*** Data excerpts ***
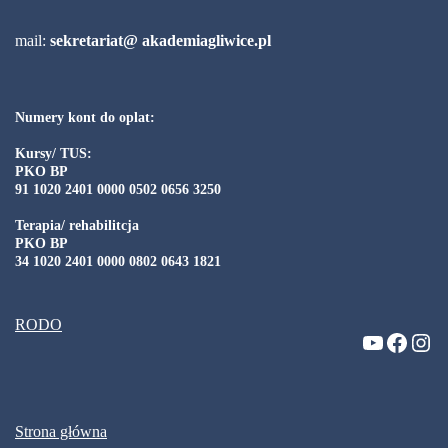
mail:
sekretariat@ akademiagliwice.pl
Numery kont do oplat:
Kursy/ TUS:
PKO BP
91 1020 2401 0000 0502 0656 3250
Terapia/ rehabilitcja
PKO BP
34 1020 2401 0000 0802 0643 1821
RODO
Strona główna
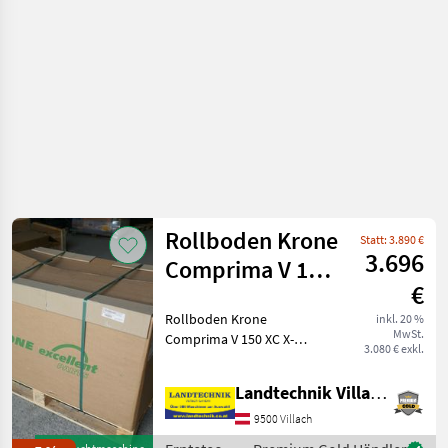
Rollboden Krone
Statt: 3.890 €
3.696
Comprima V 150
€
XC X-treme
Rollboden Krone
inkl. 20 %
MwSt.
Comprima V 150 XC X-
3.080 € exkl.
treme, vorderer Rollboden
Die Marke Krone steht für
Landtechnik Villach GmbH
Qualität und
Zuverlässigkeit. Durch die
9500 Villach
sorgfältige Instandhaltung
***
#### [Description of the task]
Quote the lines of the items word for word, starting with the first line and going on through the line with "Strona główna", both included, and leave the pictures out of your answer.

#### [Result for this task]
mail:
sekretariat@ akademiagliwice.pl
Numery kont do oplat:
Kursy/ TUS:
PKO BP
91 1020 2401 0000 0502 0656 3250
Terapia/ rehabilitcja
PKO BP
34 1020 2401 0000 0802 0643 1821
RODO
Strona główna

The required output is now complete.